- **Record excerpts**:

== Segment start ==

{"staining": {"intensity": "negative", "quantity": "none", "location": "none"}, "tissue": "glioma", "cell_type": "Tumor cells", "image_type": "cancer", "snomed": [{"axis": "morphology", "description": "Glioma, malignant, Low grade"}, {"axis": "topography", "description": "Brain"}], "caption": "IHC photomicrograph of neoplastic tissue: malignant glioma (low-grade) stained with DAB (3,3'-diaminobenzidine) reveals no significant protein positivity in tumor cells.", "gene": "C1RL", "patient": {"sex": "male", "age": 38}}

== Segment end ==
== Segment start ==

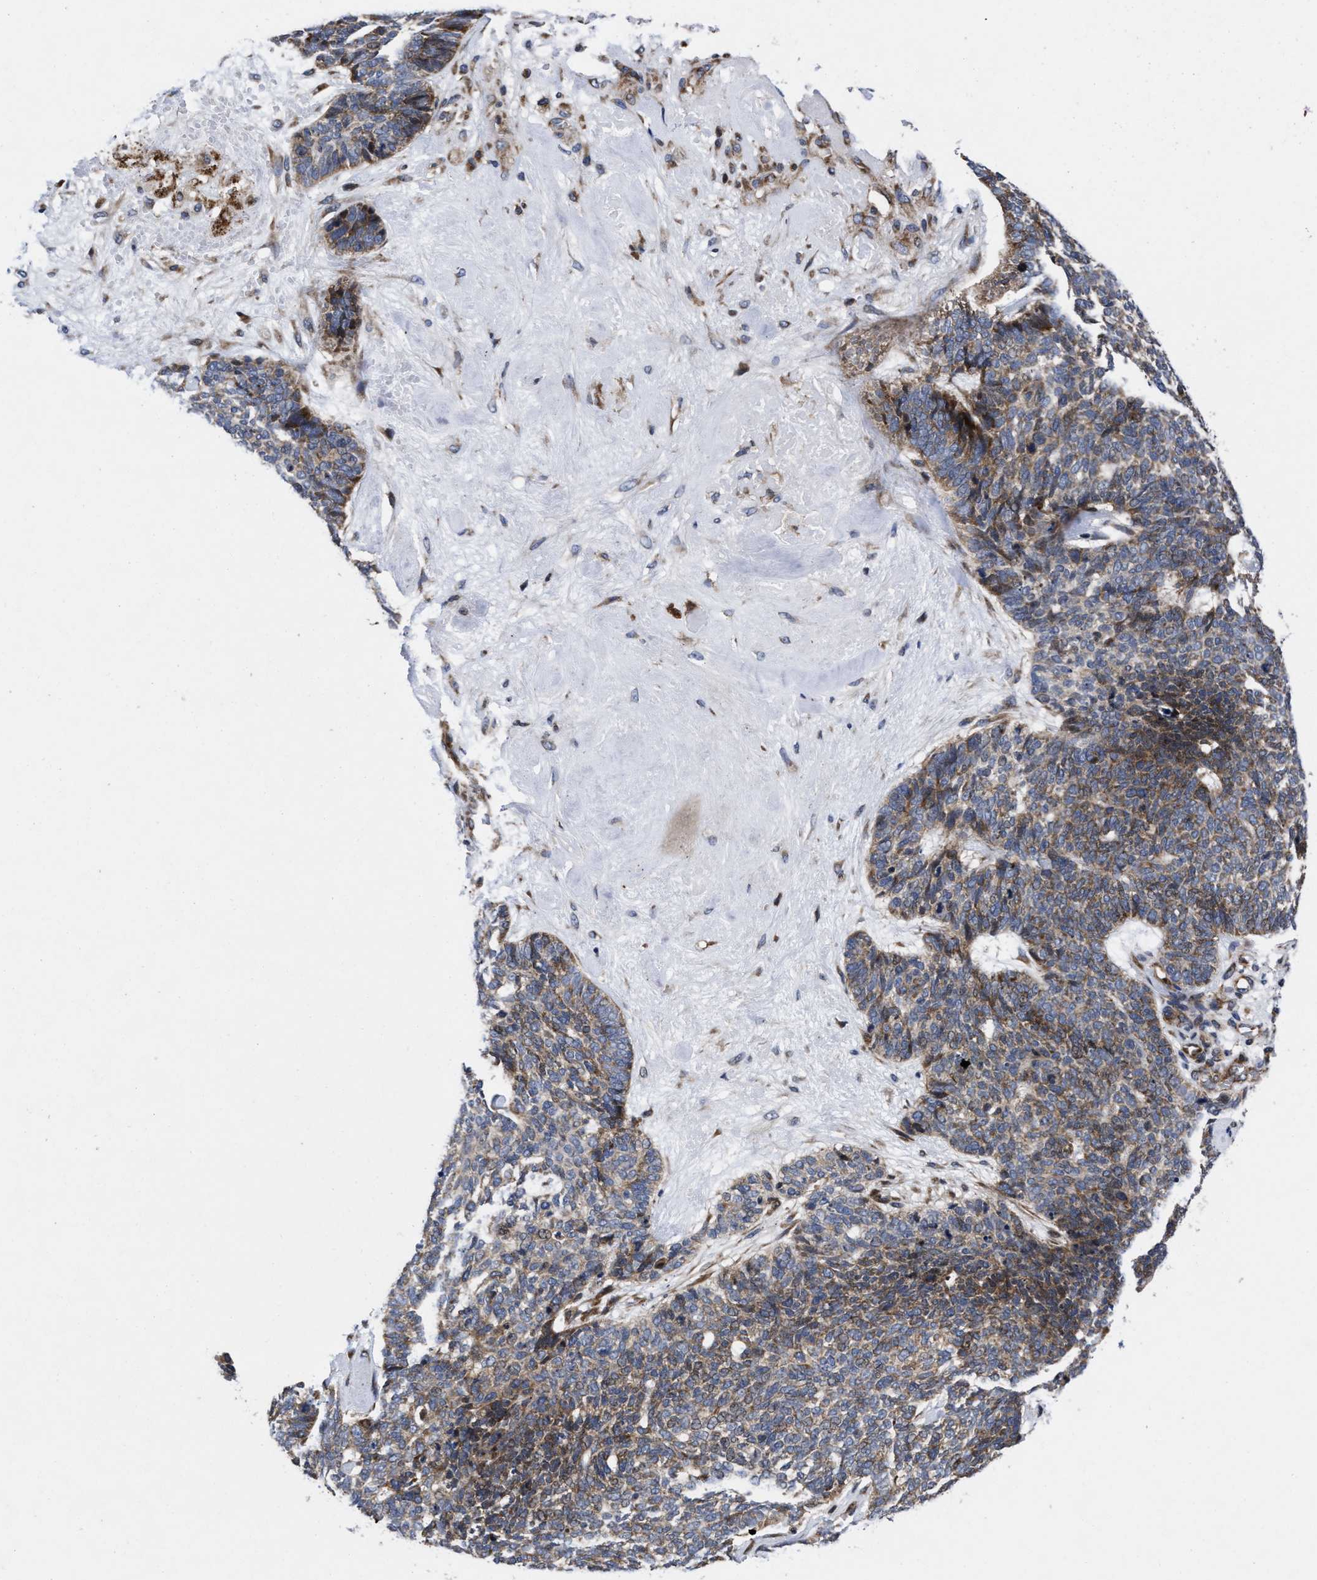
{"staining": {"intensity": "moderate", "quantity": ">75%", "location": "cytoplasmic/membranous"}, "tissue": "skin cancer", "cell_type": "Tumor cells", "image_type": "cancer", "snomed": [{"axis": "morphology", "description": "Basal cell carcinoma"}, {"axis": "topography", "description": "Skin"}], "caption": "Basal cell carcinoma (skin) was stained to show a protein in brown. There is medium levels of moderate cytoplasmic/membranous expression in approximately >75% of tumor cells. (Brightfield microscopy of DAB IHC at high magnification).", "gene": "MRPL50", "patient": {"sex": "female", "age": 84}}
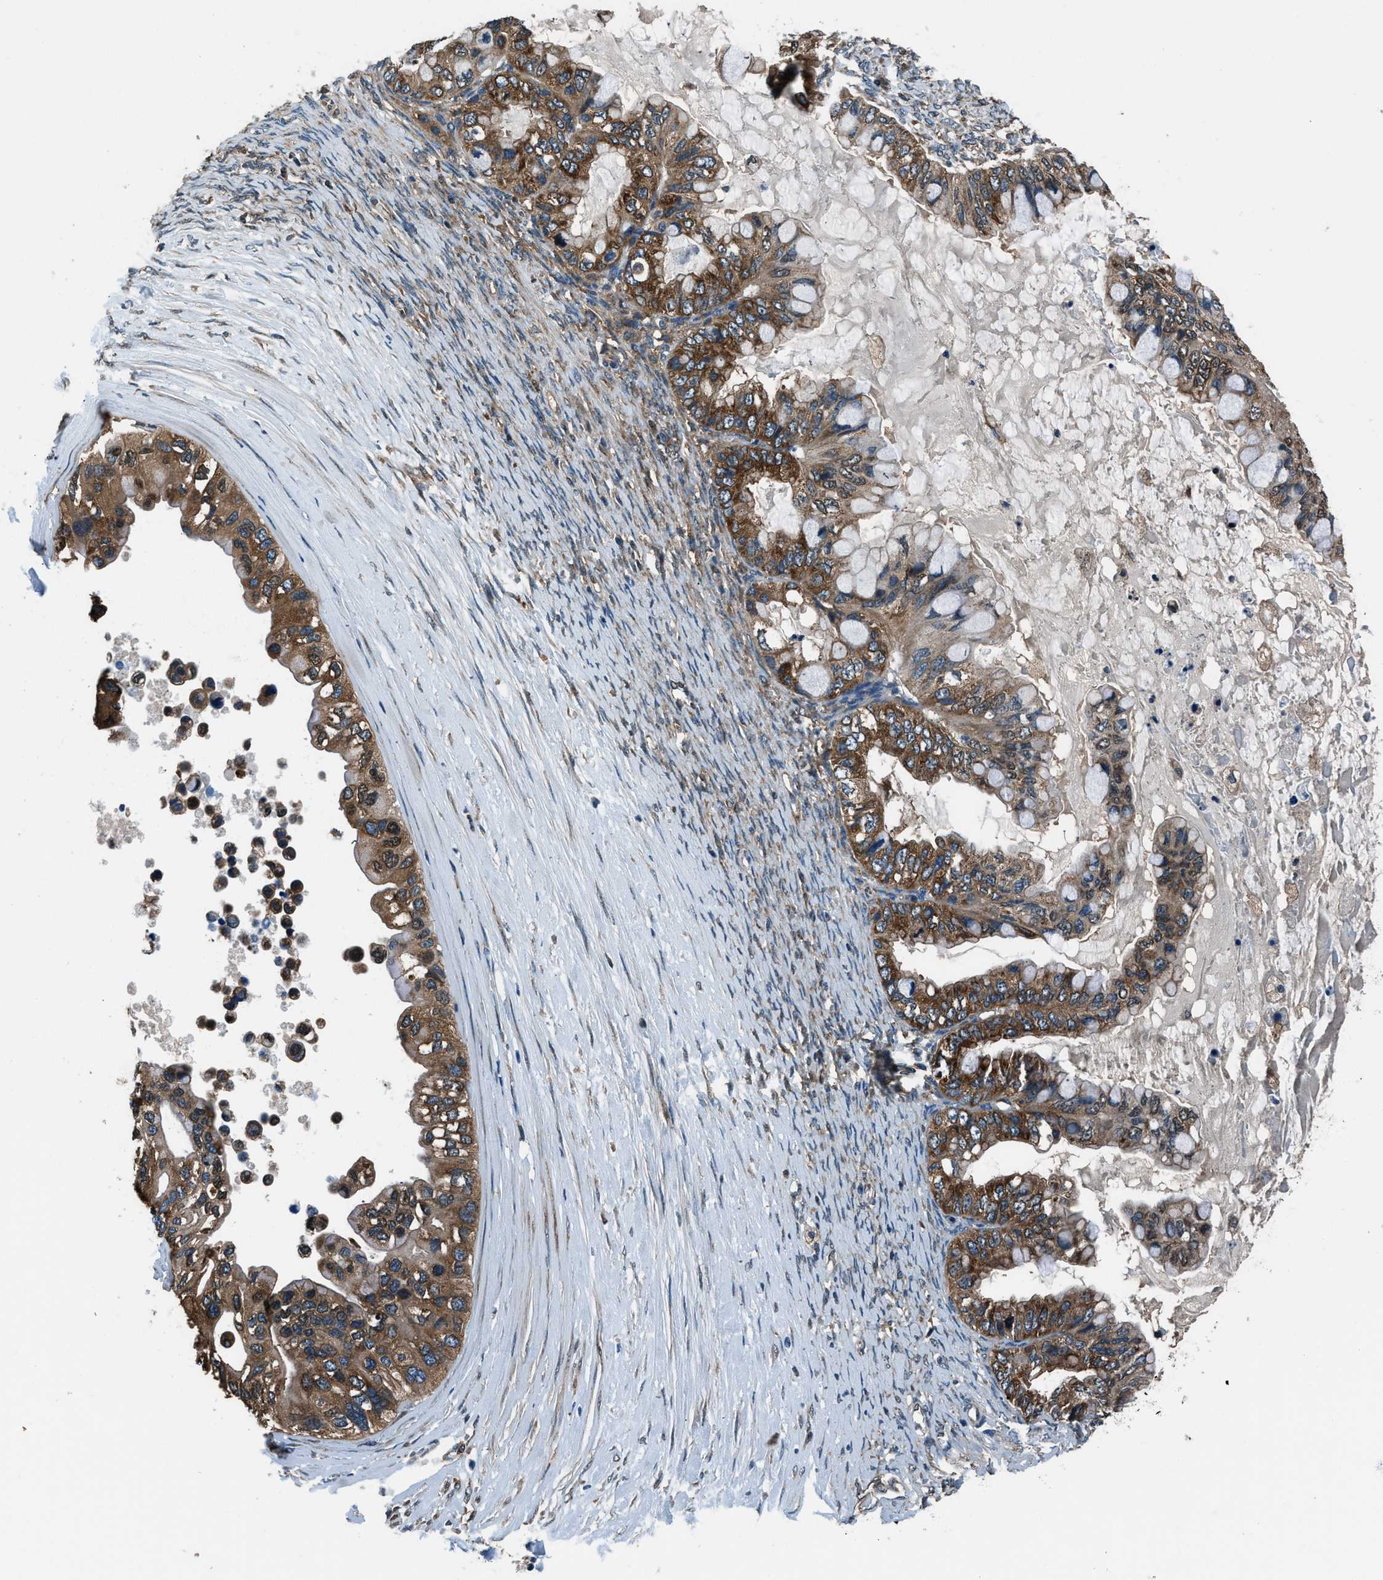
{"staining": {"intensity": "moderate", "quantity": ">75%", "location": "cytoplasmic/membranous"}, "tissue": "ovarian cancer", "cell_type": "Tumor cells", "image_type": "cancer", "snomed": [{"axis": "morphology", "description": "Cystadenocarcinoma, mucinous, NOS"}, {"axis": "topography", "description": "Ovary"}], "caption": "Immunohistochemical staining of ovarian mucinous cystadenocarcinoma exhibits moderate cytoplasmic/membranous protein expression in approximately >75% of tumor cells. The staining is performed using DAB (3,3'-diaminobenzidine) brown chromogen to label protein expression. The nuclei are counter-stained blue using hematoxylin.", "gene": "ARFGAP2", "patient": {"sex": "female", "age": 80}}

== Segment end ==
== Segment start ==

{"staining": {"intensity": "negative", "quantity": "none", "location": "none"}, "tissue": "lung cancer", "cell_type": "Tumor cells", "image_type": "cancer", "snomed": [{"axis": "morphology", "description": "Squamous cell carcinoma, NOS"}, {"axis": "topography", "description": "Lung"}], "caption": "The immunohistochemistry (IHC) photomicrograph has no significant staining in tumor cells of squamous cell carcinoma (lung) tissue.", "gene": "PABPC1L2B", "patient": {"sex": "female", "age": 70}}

== Segment end ==

- **What this task involves**: For the entries shown above, tally every line containing the word "expression". Report the tally and nothing else.

- **Your response**: 2